Clean coal? Not in clean conscience

Most people are now aware of the 1.1 billion gallons of toxic coal plant sludge that escaped from the Kingston coal plant and made its way through the Tennessee Valley late on December 22nd. This incident caused tremendous damage and raised serious issues of safety, health and lack of regulation.

What struck me about this news is not how surprising it was, but rather, how people were so taken aback with the deadly, dirty reality of what the coal industry can be. Working in China, coal-related disasters, unfortunately, are something I confront all too frequently.

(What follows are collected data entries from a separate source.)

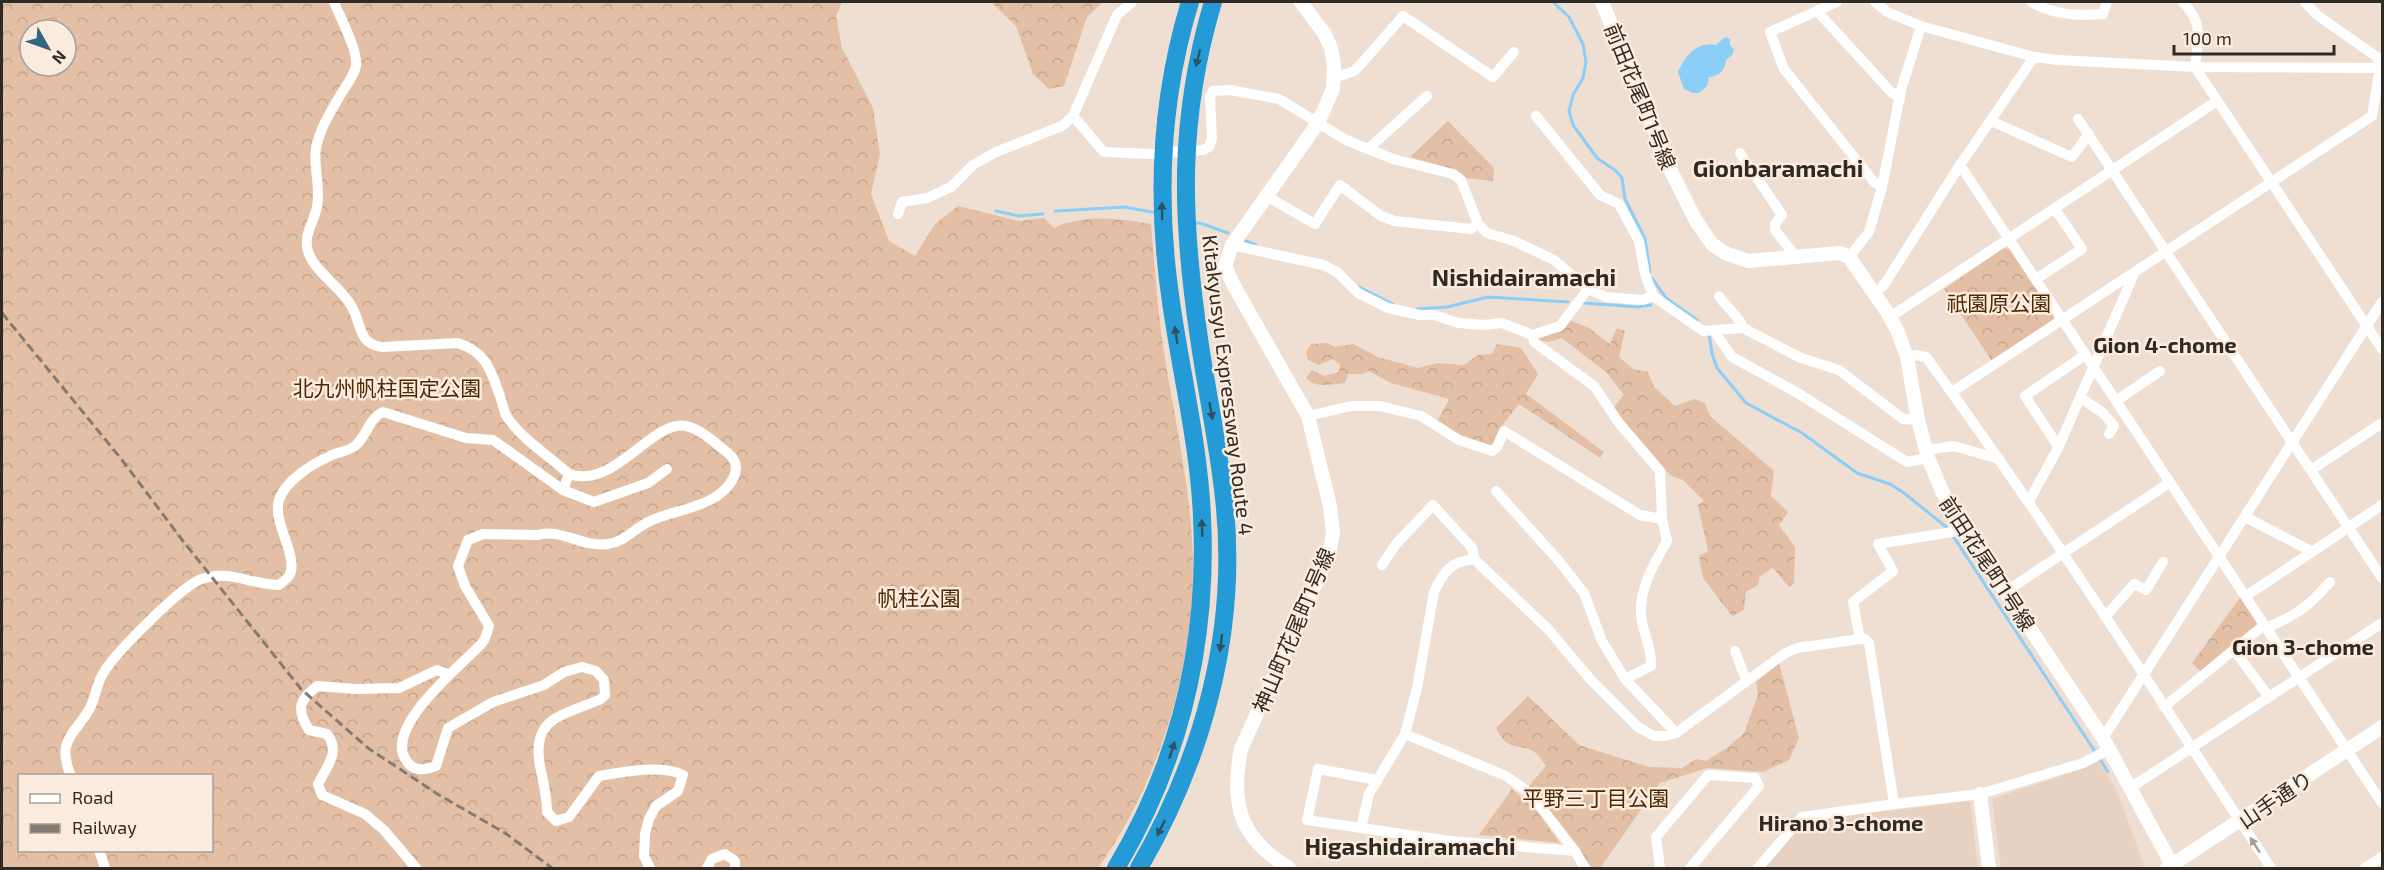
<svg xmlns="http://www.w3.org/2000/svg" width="2384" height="870" font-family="'Exo 2','Noto Sans JP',sans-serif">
	<defs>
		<pattern id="forest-crowns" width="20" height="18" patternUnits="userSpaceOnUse" patternTransform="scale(1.5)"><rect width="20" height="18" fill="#e3c0a5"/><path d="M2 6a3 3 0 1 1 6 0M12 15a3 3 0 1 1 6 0" fill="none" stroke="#c3a58e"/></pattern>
	</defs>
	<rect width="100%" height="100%" fill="#efded2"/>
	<!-- built -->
	<g fill="#e7d1c0">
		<polygon points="2098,760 2116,789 2144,865 2138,868 2001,868 1992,799 2085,768"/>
		<polygon points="1970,801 1978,868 1765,868 1805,821"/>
	</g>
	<!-- forest -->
	<g fill="url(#forest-crowns)" fill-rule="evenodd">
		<path d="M2,2H842L836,16L842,48L873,108L880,154L871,194L889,241L915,256L935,224L958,206L1019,221L1044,218L1054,228C1082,214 1120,218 1151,224C1155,266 1157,309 1164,351C1176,431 1198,516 1192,598C1186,692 1153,791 1098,868H2ZM30,30H66V66H30ZM20,776H212V850H20Z"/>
		<polygon points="991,2 1103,2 1087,17 1064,86 1049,89 1033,74 1016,26"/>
		<polygon points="1448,121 1494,168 1493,181 1464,178 1455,170 1410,157"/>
		<polygon points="2004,248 2010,249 2054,315 2053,321 1992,361 1944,289"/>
		<polygon points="1569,320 1589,328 1610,344 1617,328 1625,331 1619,357 1633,369 1648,372 1654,387 1675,406 1695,399 1705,403 1710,416 1774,471 1771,496 1788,512 1779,525 1795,547 1794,583 1789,587 1773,568 1760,576 1758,585 1746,592 1744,610 1732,616 1703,578 1699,556 1708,551 1698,505 1704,501 1683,480 1672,476 1664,469 1623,421 1614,407 1624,395 1607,373 1562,338 1548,342 1538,340 1537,337 1560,332"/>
		<path d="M1327,343L1335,347L1353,344L1378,357L1418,368L1438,363L1464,365L1478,355L1492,354L1497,344L1521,348L1538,374L1526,394L1604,452L1600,458L1519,404L1504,423L1492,446L1459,436L1437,422L1449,399L1391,383L1369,371L1363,374H1348L1345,383C1331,384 1317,389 1306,378L1312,370L1324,376L1339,372L1340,364L1332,359L1319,365L1308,360L1306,352L1311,344Z"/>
		<polygon points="2242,595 2259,623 2201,672 2192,663"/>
		<path d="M1779,663L1799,738L1789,760L1763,772L1707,768L1660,783L1600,868H1592L1528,787L1546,766C1543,762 1540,757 1537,754C1521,741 1509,755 1496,728L1528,696L1579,745L1649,767L1682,768L1696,759L1706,761L1727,748L1744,733L1758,695L1756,682Z"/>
		<polygon points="1512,789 1534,807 1560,843 1479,835"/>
	</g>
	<!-- water -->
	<path fill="#8bcef8" d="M1725,37L1730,39V45L1734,50L1732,55L1726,60C1725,70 1720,76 1709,77L1707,86L1699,93H1693L1684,89L1678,72C1686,55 1696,42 1716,45Z"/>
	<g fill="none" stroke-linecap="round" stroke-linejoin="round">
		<!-- stream -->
		<g stroke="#8bcef8" stroke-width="3">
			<polyline points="1553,2 1569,17 1583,44 1586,62 1583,78 1573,95 1569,111 1573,125 1597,158 1616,171 1622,178 1625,199 1645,239 1650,272"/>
			<polyline points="996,211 1019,216 1043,214"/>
			<polyline points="1055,211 1125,207 1157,213"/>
			<polyline points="1192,222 1203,224 1228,233"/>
			<polyline points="1246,241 1256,245"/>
			<polyline points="1652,278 1666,298 1697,320"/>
			<polyline points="1359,287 1393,304"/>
			<polyline points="1584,303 1638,307 1651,305"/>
			<polyline points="1417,309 1447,307 1488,297 1568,302"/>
			<polyline points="1709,334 1712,354 1717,368 1746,403 1802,433 1857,473 1890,484 1904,493 1950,530"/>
			<polyline points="1953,536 2096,753"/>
			<polyline points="2100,759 2108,772"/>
		</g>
		<!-- street -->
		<g stroke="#fff" stroke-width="10">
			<path d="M334,2C340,17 358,50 356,66C354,76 346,86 341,94C331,111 320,128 316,148C313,167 321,187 317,207C314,222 303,235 308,251C314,272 341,286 352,307C362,325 358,344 382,347L458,343C488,353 491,372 501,399C503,405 504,412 507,417C522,439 549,456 569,474C615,490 652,419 686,426C701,429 716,444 728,453C747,469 728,490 712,499C692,510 668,512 648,522C634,529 624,542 608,544C583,548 561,528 538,535L483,534L468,540L458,566L465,586L489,626C487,631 486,639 482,643C464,664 375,732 410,765C417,772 427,769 436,766L448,728L493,702L544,685L564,672L582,667L596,671L604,680L605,695L601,699C560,717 529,717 541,771C544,785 547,797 547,812L556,821L569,817L599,776C622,772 662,764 683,775L678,791L656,806L649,819L645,834L644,856L650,868"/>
			<polyline points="1837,2 1770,32 1784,69 1874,182 1882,187"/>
			<polyline points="1875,2 1887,12 1921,26 2034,57 2058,60 2195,67 2382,68"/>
			<path d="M2031,2C2054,15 2077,16 2103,14L2107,2"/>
			<path d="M2183,2C2204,24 2198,39 2195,67L2382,349"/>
			<polyline points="1817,11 1891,92 1900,98"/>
			<polyline points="1334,78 1354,71 1361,64 1403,16 1493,77 1514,52"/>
			<polyline points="1073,116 1104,152 1153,154 1203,150 1209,147 1212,138 1210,97 1213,91 1230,90 1279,99 1346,140 1393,159 1453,174 1461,180 1478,224 1487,233 1514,241 1554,260 1588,289 1606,297 1642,300 1653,296"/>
			<polyline points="1536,116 1600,195 1619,204 1639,241 1645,274 1653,296 1703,331 1743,328"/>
			<polyline points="2078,119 2382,578"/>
			<polyline points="1991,121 2072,157 2089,134"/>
			<polyline points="1368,149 1427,96"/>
			<polyline points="1740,153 1782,215 1775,224 1775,230 1797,258"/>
			<polyline points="1960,165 2382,803"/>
			<polyline points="1266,196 1315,224 1340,185 1381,216 1394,221 1471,229 1478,224"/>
			<polyline points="898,214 902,202 927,198 951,187 973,165 996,152 1062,126 1073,116 1117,15 1132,2"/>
			<polyline points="1232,245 1323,265 1337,272 1358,293 1388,308 1420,315 1434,315 1458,323 1484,325 1502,323 1533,335 1560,326 1588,289"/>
			<polyline points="1849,257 1869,232 1882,187 1901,90 1921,26"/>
			<polyline points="2036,279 2082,249 2055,209"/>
			<polyline points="1875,293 1884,285 1960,165 2034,57"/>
			<path d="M1719,296C1726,308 1739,315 1743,328L1801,358L1839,370L1903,419L1918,420"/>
			<polyline points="1890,317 2217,101"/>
			<polyline points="1714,331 1732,357 1796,392 1907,462 1928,458"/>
			<path d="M1533,335L1534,342L1594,386L1619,423L1660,471L1662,519L1667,541C1654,564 1639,588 1641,616C1643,634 1652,647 1651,666L1625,679"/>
			<path d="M1907,357L1916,355L1926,357C2047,523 2158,697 2271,868"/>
			<polyline points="1952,392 2372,116 2380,67 2377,57 2317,15 2305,2"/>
			<polyline points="2081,398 2103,413 2114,426 2109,434"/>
			<polyline points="2116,401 2160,371"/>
			<polyline points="1308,416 1351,406 1380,406 1421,416 1459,440 1492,451 1497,447 1504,431 1640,515 1662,519"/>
			<polyline points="2058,446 2025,396 2085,355"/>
			<polyline points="1926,450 1954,446 1999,459"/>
			<polyline points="2311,470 2382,423"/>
			<polyline points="569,474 563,490 594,502 648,483 667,469"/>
			<polyline points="1496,491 1558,560 1584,593 1602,641 1625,679 1676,733"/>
			<polyline points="2029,501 2058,448 2134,274"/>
			<polyline points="2245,517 2311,551"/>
			<polyline points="1382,565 1396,544 1433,505 1472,548 1475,560"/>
			<polyline points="2005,592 2169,483"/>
			<polyline points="2246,596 2382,505"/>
			<polyline points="2105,617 2134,584 2146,590 2163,562"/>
			<path d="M2266,628C2297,615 2308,607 2330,582"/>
			<polyline points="1860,639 1853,602 1893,571 1878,544 1964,530"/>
			<polyline points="2234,650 2269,697"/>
			<polyline points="1735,651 1746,680"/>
			<polyline points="2164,707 2264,625"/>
			<polyline points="1405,734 1506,776 1530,793 1575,851"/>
			<polyline points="2103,738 2382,302"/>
			<path d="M71,776C55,738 77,734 91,706C96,695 97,682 104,672C116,652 178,590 199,580C227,568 251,585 279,585C282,582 287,579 289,576C300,558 272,523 279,500C286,480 312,464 330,456C338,452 349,451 355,446C368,435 368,419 383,412L466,438L493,440L563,490"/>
			<polyline points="2130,788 2382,623"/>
			<polyline points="1361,828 1307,820 1318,769 1377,780"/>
			<polyline points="99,850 105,868"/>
			<path d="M416,868L384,830L365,814L322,795L318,784C327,766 341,752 327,734L309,730C296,709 299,700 317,686L355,689L399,688L437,670L448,674"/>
			<polyline points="707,868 712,859 725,854 735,861 735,868"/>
			<path d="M1585,868L1575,851L1450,841L1361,828L1369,794L1405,734L1417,688L1434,592C1443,573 1452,559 1475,560L1548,629L1590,679L1638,727L1654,736H1665L1676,733L1784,654L1797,648L1860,639H1865L1869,643L1894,804L1980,794L2083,763L2110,749"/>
			<polyline points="1660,868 1656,837 1708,775 1755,778 1759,786 1690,868"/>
			<polyline points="1758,868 1802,817 1894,804"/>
			<polyline points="2365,868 2382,857"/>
		</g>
		<!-- secondary -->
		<g stroke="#fff" stroke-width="14">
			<polyline points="1602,2 1672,173 1696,221 1712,244 1725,253 1748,261 1840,253 1849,257 1887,312 1897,330 1907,357 1918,420 1928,458 1942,491 1964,530 2103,738 2172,865"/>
			<polyline points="1980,794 1989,868"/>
			<path d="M1289,868C1240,838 1230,805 1241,749L1329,554L1333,533L1330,506L1308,416L1233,284L1225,266L1232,245L1318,123L1333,89L1334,64L1331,48L1324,33L1301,2"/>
			<polyline points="2167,868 2382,727"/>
		</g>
		<!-- highway -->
		<g stroke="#249bd7" stroke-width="18">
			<path d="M1116,868C1180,761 1208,642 1202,517C1199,445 1181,373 1171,302C1156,201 1160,100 1190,2"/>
			<path d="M1139,868C1202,759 1237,636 1225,508C1220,451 1207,395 1199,338C1181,218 1178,119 1213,2"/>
		</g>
		<!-- rail -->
		<polyline stroke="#867b73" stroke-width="3" stroke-dasharray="9 4.5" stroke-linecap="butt" points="2,313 122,460 183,541 301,689 368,748 439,795 505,833 552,868"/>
	</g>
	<!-- one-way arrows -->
	<defs><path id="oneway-solid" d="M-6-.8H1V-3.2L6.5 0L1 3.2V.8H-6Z" transform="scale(1.5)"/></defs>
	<g fill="#2c5263">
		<use href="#oneway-solid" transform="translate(1198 58) rotate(103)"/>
		<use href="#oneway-solid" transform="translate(1162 211) rotate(-91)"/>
		<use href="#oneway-solid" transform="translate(1176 335) rotate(-99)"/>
		<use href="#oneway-solid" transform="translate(1211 411) rotate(80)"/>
		<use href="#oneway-solid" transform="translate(1202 528) rotate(-92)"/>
		<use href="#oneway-solid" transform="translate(1221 643) rotate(97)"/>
		<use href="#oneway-solid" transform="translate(1172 750) rotate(-72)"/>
		<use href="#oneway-solid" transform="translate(1161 828) rotate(117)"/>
	</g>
	<use fill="#a29f9d" href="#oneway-solid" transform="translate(2255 845) rotate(-123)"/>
	<g text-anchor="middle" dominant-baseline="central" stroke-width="5" stroke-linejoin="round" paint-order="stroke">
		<!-- street labels -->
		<g font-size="21" fill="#302a25" stroke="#fcecdf">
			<text transform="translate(1641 96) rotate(68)">前田花尾町1号線</text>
			<text transform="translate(1229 385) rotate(83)">Kitakyusyu Expressway Route 4</text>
			<text transform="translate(1988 563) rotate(57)">前田花尾町1号線</text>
			<text transform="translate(1293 630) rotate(-67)">神山町花尾町1号線</text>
			<text transform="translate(2275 799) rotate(-34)">山手通り</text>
		</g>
		<!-- park labels -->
		<g font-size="21" fill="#4e2a04" stroke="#fcecdf">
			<text x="1999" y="302">祇園原公園</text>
			<text x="387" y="387">北九州帆柱国定公園</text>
			<text x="919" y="597">帆柱公園</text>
			<text x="1596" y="797">平野三丁目公園</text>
		</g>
		<!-- neighbourhood labels -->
		<g font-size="22" font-weight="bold" fill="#302a25" stroke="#fcecdf">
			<text x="2165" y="344">Gion 4-chome</text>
			<text x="2303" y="646">Gion 3-chome</text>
			<text x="1841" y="822">Hirano 3-chome</text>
		</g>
		<!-- quarter labels -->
		<g font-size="24" font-weight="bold" fill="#302a25" stroke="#fcecdf">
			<text x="1778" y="167">Gionbaramachi</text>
			<text x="1524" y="276">Nishidairamachi</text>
			<text x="1410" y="845">Higashidairamachi</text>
		</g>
	</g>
	<!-- border -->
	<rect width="2384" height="870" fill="none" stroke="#302a25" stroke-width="6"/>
	<!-- legend -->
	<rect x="18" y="774" width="195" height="78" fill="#fcecdf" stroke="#aa9e95" stroke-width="1.5"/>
	<rect x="30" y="794" width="30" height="9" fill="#ffffff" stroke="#aa9e95" stroke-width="1.5"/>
	<text x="72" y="804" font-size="18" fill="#302a25">Road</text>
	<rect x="30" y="824" width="30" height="9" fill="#867b73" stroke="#aa9e95" stroke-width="1.5"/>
	<text x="72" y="834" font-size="18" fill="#302a25">Railway</text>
	<!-- north arrow -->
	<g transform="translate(48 48) rotate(130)"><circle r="28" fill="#fcecdf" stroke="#aa9e95" stroke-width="1.5"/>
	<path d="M0-4.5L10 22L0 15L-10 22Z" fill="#336482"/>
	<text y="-9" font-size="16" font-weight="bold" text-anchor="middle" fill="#302a25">N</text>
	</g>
	<!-- scale -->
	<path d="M2174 45v9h160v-9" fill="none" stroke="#302a25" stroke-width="3"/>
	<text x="2183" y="45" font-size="18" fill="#302a25" stroke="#fcecdf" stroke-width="4.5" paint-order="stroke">100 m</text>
</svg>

On December 17th, for example, just five days before the devastating incident in Tennessee, a coal dust and gas explosion in the coal mining town of Fukou, Hunan Province, trapped 18 of the mine's 32 workers. The coal mine, Guaziyan, was blacklisted for safety reasons back in 2005 and later shut down after failing a safety check, but like many other mines in China, it was subsequently reopened when nobody was looking.

The explosion on the 17th was not the first at Guaziyan since the mine was blacklisted. In August 2006 two people were killed in an explosion there, and in July 2008, yet another two workers were seriously injured in a similar incident. Nor were these the only coal mining disasters in Fukou town. In December 2004, at another plant in Fukou, an explosion resulted in two deaths and an injury; and in September of that year five people died at a gas and coal dust explosion nearby. In December 2006 there was another coal accident-related death, followed by another death in September 2007. The list goes on and on - and this is in just one mining town alone.

In 2007, there were some 3786 casualties (Chinese-language) from China's coal mining disasters. According to a study coordinated by the Energy Foundation, Greenpeace and WWF, The True Cost of Coal, when environmental and social costs are taken into consideration the total external costs of coal increases by 40% reaching a total true cost of RMB 1745 billion (about $250 billion) in 2007, equal to 7.1 percent of China's GDP.

Clearly, given what is happening in China, the surprise is not that coal is dirty and dangerous, but that some people have failed to recognize how much the notion of clean coal is an irresponsible fallacy.

It should come as no surprise to anyone to know that coal mined in China is used to manufacture goods sold in the U.S. and abroad. In today's global economy, coal disasters in Hunan Province are as much on our hands as are those in the Tennessee Valley. There is no such thing as clean coal. The question is who is paying the price.